E la crisi ha avuto conseguenze negative per molti, ma non per tutti. Per il 33% delle aziende l’attività è peggiorata per effetto dell’andamento dell’economia rispetto allo scorso anno e la stessa quota indica che è migliorata, mentre per il 30% l’economia ha influito poco o per nulla sull’andamento dell’attività aziendale. Tra gli effetti più comuni della condizione economica attuale, ci sono così aspetti negativi come la riduzione dei costi (nel 45% dei casi) e i licenziamenti dei dipendenti (nel 32%) e dei collaboratori (32%). Ma il 45% è anche stato in grado di assumere nuovi dipendenti e il 32% di aumentare le collaborazioni con consulenti/dipendenti a tempo determinato.
Le previsioni sull’andamento dell’economia italiana sono ottimistiche: la maggior parte degli intervistati ritiene che si registrerà un cambiamento della situazione economica dopo il 2014 e l’87% pensa che tale cambiamento sarà positivo. Di conseguenza, oltre la metà dei partecipanti prevede che la propria azienda cresca nel 2014.

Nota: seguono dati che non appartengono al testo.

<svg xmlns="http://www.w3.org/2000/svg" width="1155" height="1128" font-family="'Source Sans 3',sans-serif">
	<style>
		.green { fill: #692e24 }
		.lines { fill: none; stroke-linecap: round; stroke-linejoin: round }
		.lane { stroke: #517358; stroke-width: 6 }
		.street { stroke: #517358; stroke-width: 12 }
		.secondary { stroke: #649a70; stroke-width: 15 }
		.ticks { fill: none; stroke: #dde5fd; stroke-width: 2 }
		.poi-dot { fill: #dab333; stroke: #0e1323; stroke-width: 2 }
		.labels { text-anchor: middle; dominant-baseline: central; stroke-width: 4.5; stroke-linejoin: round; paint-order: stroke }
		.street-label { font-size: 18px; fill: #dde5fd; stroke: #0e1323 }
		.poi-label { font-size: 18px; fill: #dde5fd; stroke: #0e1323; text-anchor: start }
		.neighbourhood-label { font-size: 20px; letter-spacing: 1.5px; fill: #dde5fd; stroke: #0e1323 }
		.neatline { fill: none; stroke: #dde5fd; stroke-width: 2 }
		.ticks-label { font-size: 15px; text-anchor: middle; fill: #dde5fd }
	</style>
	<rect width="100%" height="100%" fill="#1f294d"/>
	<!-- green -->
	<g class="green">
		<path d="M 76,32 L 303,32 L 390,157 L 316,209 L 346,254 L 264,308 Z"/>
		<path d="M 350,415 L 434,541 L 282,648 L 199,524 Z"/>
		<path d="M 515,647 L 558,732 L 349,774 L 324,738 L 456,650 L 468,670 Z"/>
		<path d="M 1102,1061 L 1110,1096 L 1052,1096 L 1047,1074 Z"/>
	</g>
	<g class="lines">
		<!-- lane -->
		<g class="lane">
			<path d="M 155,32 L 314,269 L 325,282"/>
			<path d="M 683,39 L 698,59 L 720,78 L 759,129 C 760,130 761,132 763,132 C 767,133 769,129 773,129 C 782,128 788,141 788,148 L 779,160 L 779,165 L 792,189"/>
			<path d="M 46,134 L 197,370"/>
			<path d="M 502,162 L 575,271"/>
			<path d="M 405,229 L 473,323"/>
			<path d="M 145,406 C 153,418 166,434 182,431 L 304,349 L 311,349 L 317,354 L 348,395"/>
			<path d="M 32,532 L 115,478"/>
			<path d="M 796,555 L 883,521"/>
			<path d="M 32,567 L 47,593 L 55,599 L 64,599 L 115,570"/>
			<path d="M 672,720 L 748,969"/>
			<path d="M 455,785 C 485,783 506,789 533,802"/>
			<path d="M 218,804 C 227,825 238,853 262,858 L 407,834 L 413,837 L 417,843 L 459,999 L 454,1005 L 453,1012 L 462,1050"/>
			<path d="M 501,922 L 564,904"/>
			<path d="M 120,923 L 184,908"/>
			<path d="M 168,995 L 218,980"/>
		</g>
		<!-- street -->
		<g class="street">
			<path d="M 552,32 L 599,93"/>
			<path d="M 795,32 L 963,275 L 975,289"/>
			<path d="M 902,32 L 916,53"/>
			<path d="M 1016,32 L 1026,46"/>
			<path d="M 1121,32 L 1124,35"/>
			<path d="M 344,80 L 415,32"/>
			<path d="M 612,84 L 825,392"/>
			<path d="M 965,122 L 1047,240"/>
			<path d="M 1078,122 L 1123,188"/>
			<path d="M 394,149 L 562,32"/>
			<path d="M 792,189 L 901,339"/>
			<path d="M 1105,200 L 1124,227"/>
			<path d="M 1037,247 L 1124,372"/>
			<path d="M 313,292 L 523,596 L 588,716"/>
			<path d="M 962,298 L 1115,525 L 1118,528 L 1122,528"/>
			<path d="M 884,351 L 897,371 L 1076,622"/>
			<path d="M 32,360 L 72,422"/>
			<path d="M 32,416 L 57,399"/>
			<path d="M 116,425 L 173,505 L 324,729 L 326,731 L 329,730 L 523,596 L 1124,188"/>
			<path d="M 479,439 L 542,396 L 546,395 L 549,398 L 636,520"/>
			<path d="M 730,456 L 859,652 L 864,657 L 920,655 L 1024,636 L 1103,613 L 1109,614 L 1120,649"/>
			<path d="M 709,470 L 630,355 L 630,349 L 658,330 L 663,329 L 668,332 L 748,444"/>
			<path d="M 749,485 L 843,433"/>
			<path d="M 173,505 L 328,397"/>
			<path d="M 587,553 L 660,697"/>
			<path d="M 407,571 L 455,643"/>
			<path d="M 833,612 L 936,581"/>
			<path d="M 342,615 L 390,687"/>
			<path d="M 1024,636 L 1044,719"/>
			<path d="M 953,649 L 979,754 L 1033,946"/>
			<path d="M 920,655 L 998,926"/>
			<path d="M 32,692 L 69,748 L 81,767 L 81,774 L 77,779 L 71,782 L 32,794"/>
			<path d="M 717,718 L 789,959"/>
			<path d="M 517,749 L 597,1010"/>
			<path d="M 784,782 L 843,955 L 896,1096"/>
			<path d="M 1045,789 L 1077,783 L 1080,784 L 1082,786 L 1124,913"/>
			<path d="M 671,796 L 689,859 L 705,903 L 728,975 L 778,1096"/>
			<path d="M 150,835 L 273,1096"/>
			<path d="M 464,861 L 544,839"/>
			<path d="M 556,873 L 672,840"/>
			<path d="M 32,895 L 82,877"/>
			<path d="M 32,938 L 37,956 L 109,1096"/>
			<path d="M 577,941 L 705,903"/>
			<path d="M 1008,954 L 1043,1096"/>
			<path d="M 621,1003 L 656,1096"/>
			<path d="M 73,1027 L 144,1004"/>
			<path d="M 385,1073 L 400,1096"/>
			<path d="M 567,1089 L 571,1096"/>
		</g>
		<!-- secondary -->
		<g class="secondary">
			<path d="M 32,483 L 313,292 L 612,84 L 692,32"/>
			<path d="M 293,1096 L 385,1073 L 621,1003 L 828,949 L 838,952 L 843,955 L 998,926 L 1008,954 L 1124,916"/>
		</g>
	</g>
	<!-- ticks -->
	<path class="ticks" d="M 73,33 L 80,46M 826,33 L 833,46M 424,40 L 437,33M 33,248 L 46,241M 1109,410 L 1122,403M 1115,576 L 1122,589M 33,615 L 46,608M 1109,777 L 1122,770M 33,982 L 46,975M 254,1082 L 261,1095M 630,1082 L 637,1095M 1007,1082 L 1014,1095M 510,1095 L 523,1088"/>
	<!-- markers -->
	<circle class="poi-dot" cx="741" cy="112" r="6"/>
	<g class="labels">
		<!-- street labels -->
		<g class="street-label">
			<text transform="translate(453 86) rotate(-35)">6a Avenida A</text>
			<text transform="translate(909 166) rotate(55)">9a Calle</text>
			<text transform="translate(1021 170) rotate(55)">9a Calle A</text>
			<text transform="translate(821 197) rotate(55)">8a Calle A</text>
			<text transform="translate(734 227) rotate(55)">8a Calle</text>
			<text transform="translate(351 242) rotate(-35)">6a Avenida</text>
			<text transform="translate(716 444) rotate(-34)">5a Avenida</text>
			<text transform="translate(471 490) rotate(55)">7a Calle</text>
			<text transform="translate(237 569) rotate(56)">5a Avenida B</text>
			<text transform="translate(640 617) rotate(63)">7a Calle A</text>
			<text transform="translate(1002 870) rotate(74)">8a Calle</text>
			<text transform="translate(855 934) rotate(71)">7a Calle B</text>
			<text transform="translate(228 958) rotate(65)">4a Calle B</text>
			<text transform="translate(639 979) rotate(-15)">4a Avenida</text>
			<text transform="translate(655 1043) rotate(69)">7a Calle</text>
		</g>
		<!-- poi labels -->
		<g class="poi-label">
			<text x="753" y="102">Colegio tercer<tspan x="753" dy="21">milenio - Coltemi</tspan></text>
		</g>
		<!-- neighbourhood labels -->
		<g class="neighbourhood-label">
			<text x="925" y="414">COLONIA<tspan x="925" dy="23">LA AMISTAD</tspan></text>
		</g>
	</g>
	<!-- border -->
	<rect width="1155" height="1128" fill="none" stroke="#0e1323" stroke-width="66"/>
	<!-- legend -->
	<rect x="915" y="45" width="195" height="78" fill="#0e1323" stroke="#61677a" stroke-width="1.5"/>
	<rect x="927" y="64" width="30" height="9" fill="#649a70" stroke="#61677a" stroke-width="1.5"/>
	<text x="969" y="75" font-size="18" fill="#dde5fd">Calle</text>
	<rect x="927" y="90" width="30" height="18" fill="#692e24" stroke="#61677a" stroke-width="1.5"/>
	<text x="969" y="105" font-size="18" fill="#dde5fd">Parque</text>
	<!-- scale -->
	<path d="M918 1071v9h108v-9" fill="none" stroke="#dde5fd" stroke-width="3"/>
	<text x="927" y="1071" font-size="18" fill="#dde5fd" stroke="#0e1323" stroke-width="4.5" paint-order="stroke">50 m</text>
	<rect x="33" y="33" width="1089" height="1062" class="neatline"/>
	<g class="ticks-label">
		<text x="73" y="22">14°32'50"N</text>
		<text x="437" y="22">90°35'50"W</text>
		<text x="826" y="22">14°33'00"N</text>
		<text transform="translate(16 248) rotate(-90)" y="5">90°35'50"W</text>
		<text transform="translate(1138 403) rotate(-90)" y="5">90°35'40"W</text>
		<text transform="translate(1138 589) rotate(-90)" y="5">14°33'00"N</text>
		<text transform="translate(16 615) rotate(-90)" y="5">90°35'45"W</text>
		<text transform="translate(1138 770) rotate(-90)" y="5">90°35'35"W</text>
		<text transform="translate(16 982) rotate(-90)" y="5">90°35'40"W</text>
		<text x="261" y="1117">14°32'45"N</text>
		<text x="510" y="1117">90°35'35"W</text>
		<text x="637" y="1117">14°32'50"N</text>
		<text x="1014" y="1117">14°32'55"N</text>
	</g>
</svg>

In circa metà delle aziende (49%), gli stipendi sono aumentati negli ultimi 12 mesi, mentre per il 43% sono rimasti praticamente invariati e solo il 6% ammette che gli stipendi sono diminuiti. In maggioranza, nel 56% dei casi, gli stipendi si livellano tra aziende concorrenti, solo in un caso su quattro l’intervistato ritiene che il livello degli stipendi della propria azienda sia superiore a quello dei concorrenti e nell’11% più basso.